A esta forma de jugar la llamamos juego en paralelo, y es un momento precioso de transición: el niño descubre la presencia del otro sin perder su autonomía. Está aprendiendo a compartir espacio, materiales y atención; a mirar, esperar y anticipar.
Poco a poco, ese juego en paralelo da paso al juego asociativo (donde se comparte material o tema) y más adelante al juego cooperativo, donde hay un objetivo común y se asumen pequeños roles (“tú eres el papá y yo la mamá”).
En la escuela infantil, esta evolución ocurre de forma natural cuando se ofrece tiempo, libertad y un entorno preparado. Cada tipo de juego, individual, paralelo o cooperativo, tiene su valor, y todos merecen ser respetados.
4. Juego de reglas y social (a partir de los 4 años)

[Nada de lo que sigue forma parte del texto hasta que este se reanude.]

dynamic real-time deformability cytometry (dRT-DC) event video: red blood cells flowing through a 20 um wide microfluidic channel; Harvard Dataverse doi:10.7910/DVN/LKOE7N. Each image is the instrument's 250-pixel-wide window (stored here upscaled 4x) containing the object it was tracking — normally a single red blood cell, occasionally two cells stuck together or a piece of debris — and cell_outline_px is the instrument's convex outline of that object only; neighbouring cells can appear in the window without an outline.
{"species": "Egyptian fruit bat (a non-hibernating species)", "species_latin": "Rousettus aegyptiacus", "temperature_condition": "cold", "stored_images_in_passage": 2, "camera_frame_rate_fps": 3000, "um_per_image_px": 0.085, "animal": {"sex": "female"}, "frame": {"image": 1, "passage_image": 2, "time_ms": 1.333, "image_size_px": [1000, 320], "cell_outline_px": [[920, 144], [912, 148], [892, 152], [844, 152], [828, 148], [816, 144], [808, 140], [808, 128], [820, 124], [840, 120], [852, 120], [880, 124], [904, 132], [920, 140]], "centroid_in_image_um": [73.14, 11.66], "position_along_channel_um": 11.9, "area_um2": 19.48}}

A medida que crecen, los niños y niñas descubren que jugar también implica acordar normas.
Empiezan los juegos con reglas sencillas, los turnos y las dinámicas grupales. Surgen los primeros juegos cooperativos, donde hay un objetivo común, y también los competitivos, donde se aprende a ganar, a perder y a disfrutar en grupo.

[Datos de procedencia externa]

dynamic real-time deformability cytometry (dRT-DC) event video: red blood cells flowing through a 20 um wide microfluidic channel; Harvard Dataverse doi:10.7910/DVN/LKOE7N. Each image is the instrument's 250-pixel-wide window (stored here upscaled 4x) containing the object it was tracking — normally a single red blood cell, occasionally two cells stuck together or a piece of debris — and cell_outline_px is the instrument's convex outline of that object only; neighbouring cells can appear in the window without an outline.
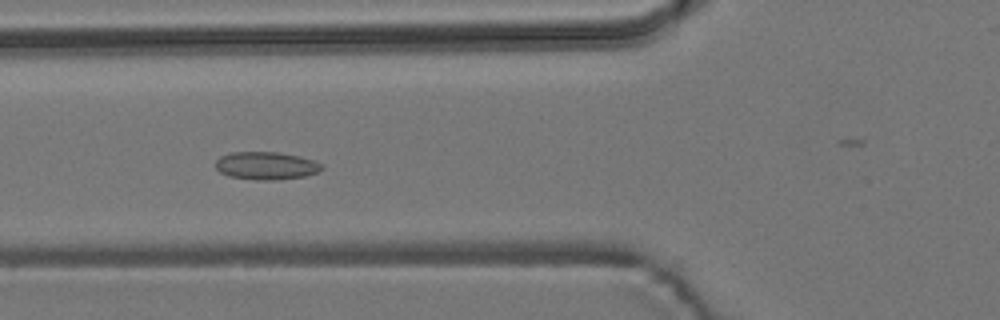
{"species": "common noctule bat (a hibernating species)", "species_latin": "Nyctalus noctula", "temperature_condition": "room temperature", "stored_images_in_passage": 55, "camera_frame_rate_fps": 3000, "um_per_image_px": 0.085, "animal": {"sex": "male", "body_mass_g": 19.2, "forearm_length_mm": 51.8}, "frame": {"image": 1, "passage_image": 20, "time_ms": 6.333, "image_size_px": [1000, 320], "cell_outline_px": [[324, 168], [316, 172], [304, 176], [276, 180], [256, 180], [228, 176], [220, 172], [216, 168], [216, 160], [220, 156], [232, 152], [276, 152], [300, 156], [316, 160], [324, 164]], "centroid_in_image_um": [22.64, 14.08], "position_along_channel_um": 103.2, "area_um2": 17.34}}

Este tipo de juego refuerza la autorregulación, la tolerancia a la frustración y el sentido de pertenencia.
En la escuela infantil, los juegos de movimiento, los circuitos o las asambleas grupales ofrecen oportunidades naturales para desarrollar estas habilidades.
El valor del juego libre (individual y en grupo)
El juego libre es aquel que el niño o la niña elige, inicia y dirige por sí mismo. Puede ser individual (cuando necesita concentrarse en una exploración o una construcción) o grupal, cuando surge el deseo espontáneo de compartir y crear con otros.
En ambos casos, el adulto ofrece tiempo, espacio y materiales abiertos, como bloques, telas, piezas sueltas o elementos naturales, que permiten imaginar, construir y transformar.
El juego libre fomenta la creatividad, la autonomía y el pensamiento divergente, y es una poderosa herramienta de bienestar emocional: mientras juegan libremente, los niños se sienten competentes, seguros y felices.
El papel del adulto en el juego libre: acompañar con presencia y confianza
En el juego libre, la presencia del adulto es fundamental, pero su intervención debe ser ligera, respetuosa y consciente.
A diferencia de otras propuestas guiadas o estructuradas, en este tipo de juego el educador o la educadora no dirige ni propone, sino que crea las condiciones para que el niño o la niña pueda desplegar su curiosidad y su iniciativa con libertad.
Acompañar el juego libre no significa estar al margen, sino observar para comprender. Desde esa mirada atenta, el adulto reconoce los intereses, los avances o las necesidades de cada niño y actúa solo cuando es necesario: poniendo palabras a una emoción, facilitando un material o ayudando a resolver un conflicto con calma y respeto.
También forma parte de su papel cuidar el ambiente: ofrecer materiales abiertos, mantener espacios seguros y permitir tiempos amplios sin interrupciones. Y, sobre todo, confiar en el proceso: no anticipar aprendizajes, no marcar metas, no forzar etapas.
Cuando el adulto acompaña desde la confianza y el respeto, el juego libre se convierte en una experiencia profunda y auténtica, donde cada niño y niña aprende a su ritmo, disfrutando de la libertad de ser y de descubrir.
Jugar es crecer
Cuando la escuela infantil protege los tiempos de juego y ofrece entornos ricos, seguros y estimulantes, está sembrando las raíces del aprendizaje futuro.
A través del juego, se despierta la curiosidad, se fortalece la autonomía y se desarrolla la capacidad de pensar por uno mismo.
También se aprende a convivir, a cooperar y a disfrutar del proceso, sin prisas ni comparaciones.
Y aunque el juego es la esencia de la infancia, no termina con ella: Los seres humanos, como tantos otros animales, jugamos toda la vida: jugamos para aprender, para crear, para conectar y para seguir explorando quiénes somos.
Por eso, más que una metodología, el juego es una mirada educativa y una actitud vital: una forma de entender la infancia desde el respeto, la confianza y la alegría de aprender haciendo.